Dos ciudadanos participaron de un proceso judicial ante el Tribunal de Hacienda de Múnich, en el que se empleó un sistema de videoconferencias para la celebración de audiencias. Dicho sistema muestra al colegiado de los jueces en el estrado judicial, pero no cuenta con función de zoom controlable, lo que impide que se pueda apreciar a detalle la gestualidad de cada magistrado. Por ello, los demandantes alegan que fueron privados de la posibilidad de comprobar la imparcialidad de los jueces mirándolos a la cara.
El Tribunal Constitucional Federal recuerda que la Ley Fundamental dispone que nadie puede ser privado del acceso a un juez, lo que significa que el juez competente en cada caso es quien debe actuar y decidir las controversias sometidas a su conocimiento.
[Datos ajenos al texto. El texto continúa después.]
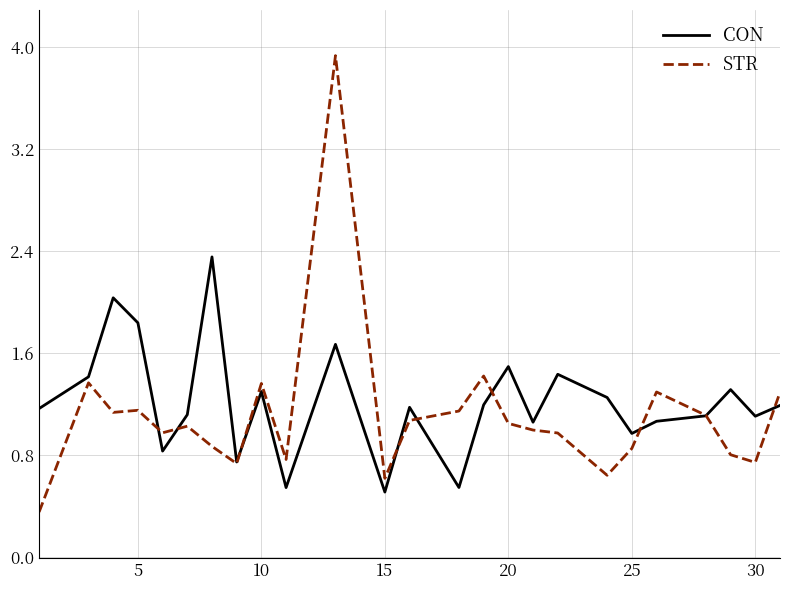

In STR, how many points are higher than both neighbors (excluding endpoints)?

7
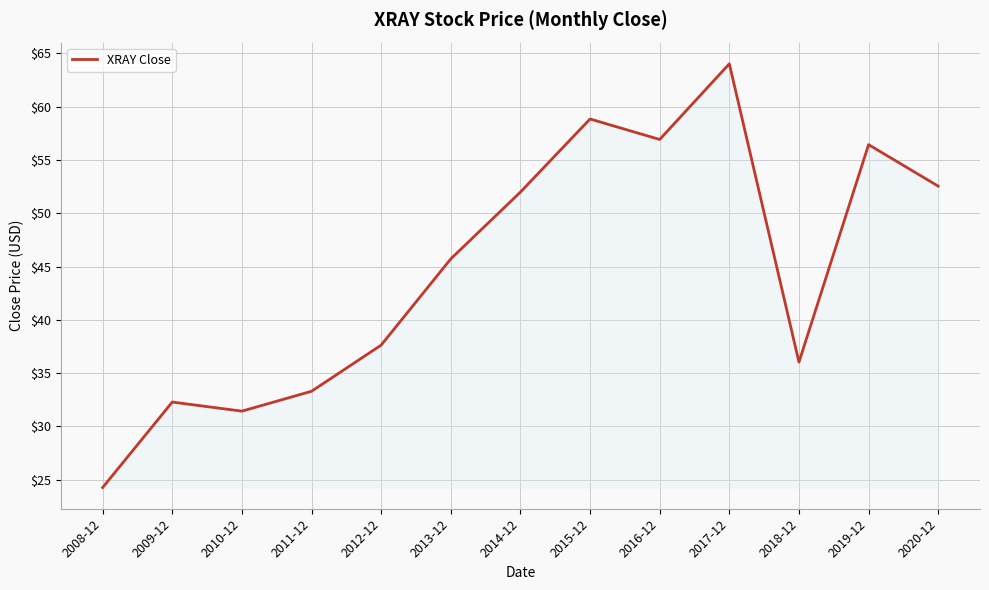

Reading left to right, list all the values displayed in this chart.

24.3	32.3	31.4	33.3	37.6	45.7	52.0	58.8	56.9	64.0	36.0	56.4	52.5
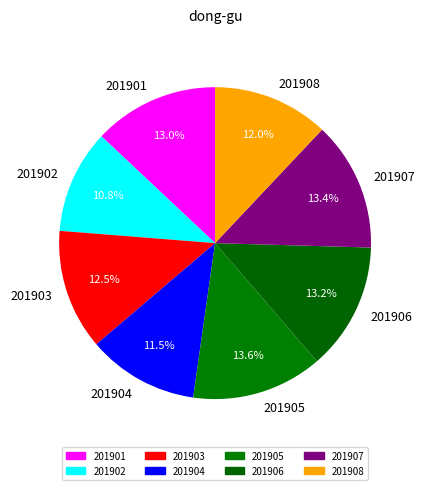

Which slice is the smallest?

201902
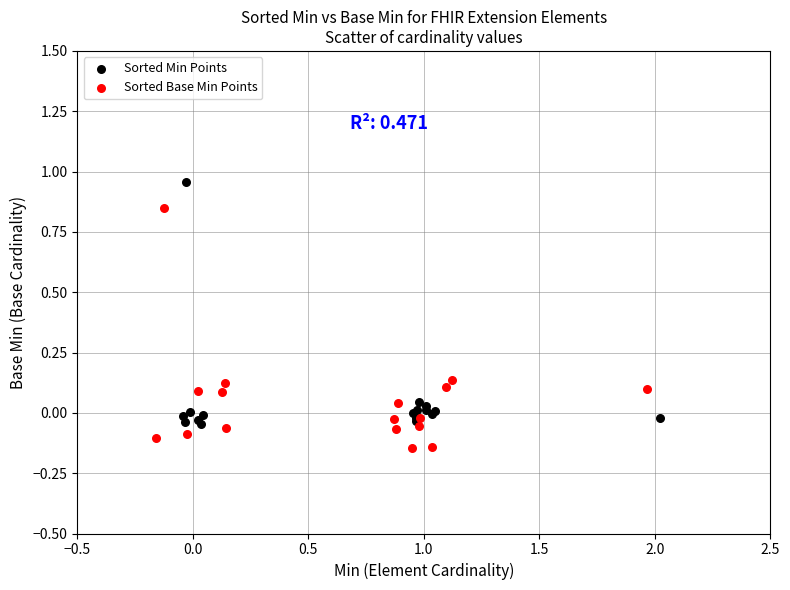

Which series contains the lowest Y value?

Sorted Base Min Points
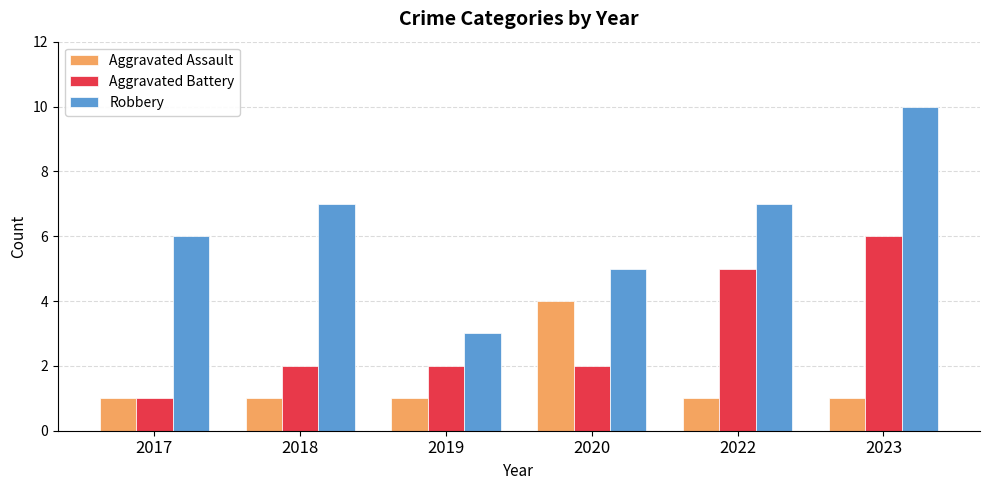

What are all the series names shown in the legend?

Aggravated Assault, Aggravated Battery, Robbery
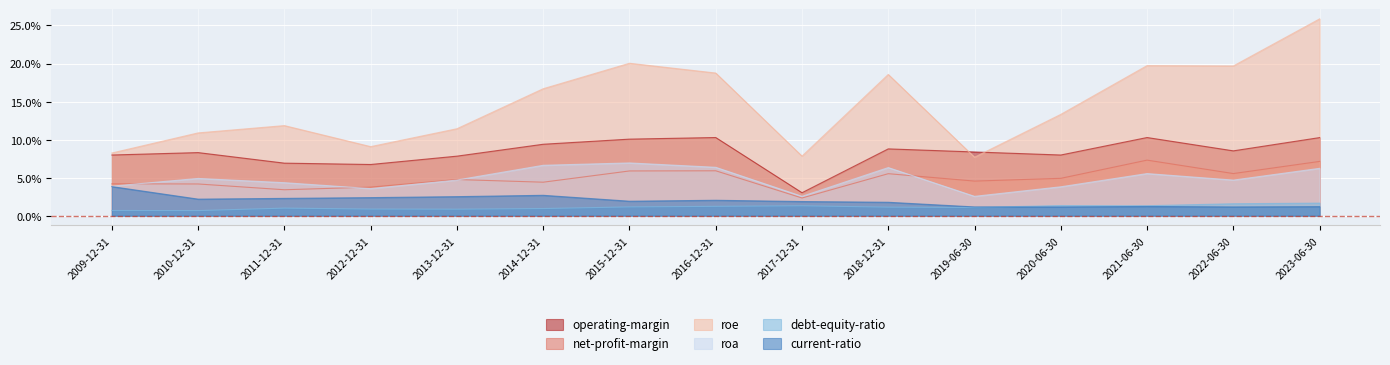

At how many categories does at least one series exceed 15?

7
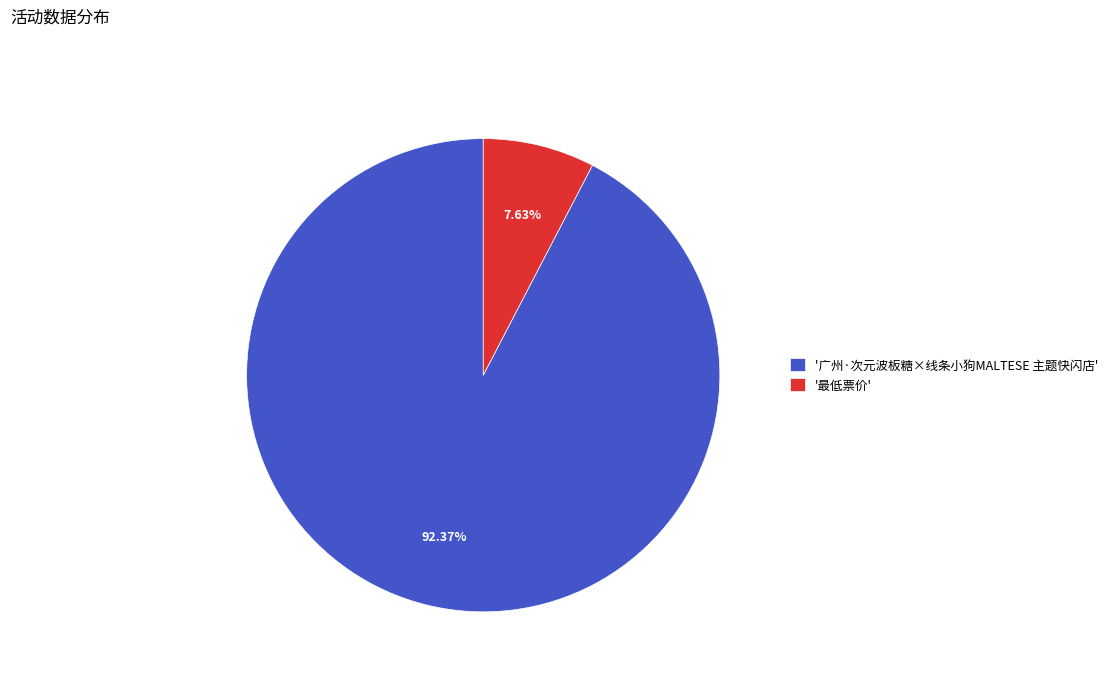

Which slice is the largest?

'广州·次元波板糖×线条小狗MALTESE 主题快闪店'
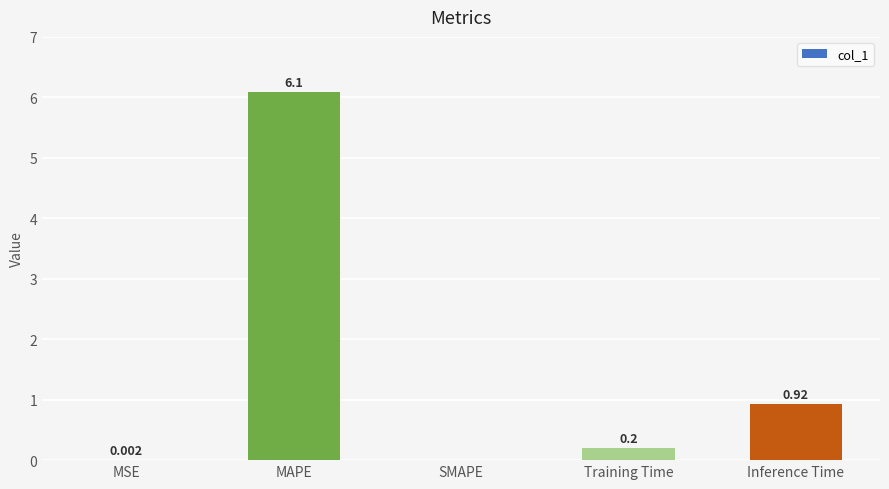

What is the average value?

1.4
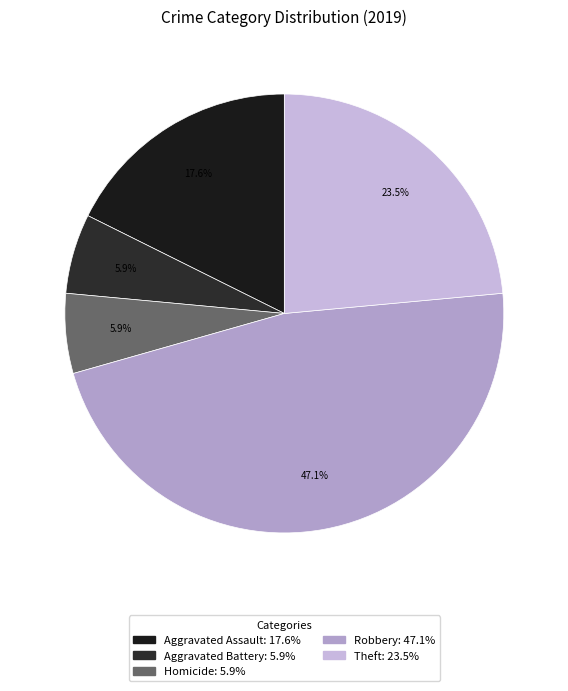

How many segments does this pie chart have?

5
El Tribunal recuerda además que la Ley Fundamental garantiza la independencia e imparcialidad de los jueces, que implica absoluta neutralidad frente a los implicados en el proceso.
Sin embargo, el Tribunal aprecia que la demanda no reclama que el Tribunal contara con el personal adecuado, que los jueces no sean quienes resuelven o que no sean lo suficientemente neutrales o independientes: el reclamo radica en que durante la audiencia se utilizó una sola cámara para enfocar a los jueces.
El Tribunal considera que la mera posibilidad de que los demandantes hayan podido no percibir algún motivo de parcialidad no es suficiente para concluir que existe mala fe ni configura indicio de parcialización. Para el Tribunal, sólo el juez realmente parcializado conduce a una vulneración de estos derechos, no así la falta de visión de cerca y la consiguiente incertidumbre sobre el comportamiento o los gestos y expresiones faciales de los jueces.
El Tribunal agrega que, de la lectura de la demanda, no queda claro que la falta de opciones de control no se debió a un equipo interno insuficiente o cuáles fueron las condiciones locales específicas y la calidad de la transmisión, así como las restricciones resultantes. Por tanto, no se puede evaluar de manera concluyente si realmente no existían opciones de control.
El Tribunal enfatiza también que no se ha acreditado que los demandantes cuestionaran esta circunstancia en el desarrollo mismo de la audiencia.
Por ende, el Tribunal Constitucional Federal inadmite la demanda constitucional.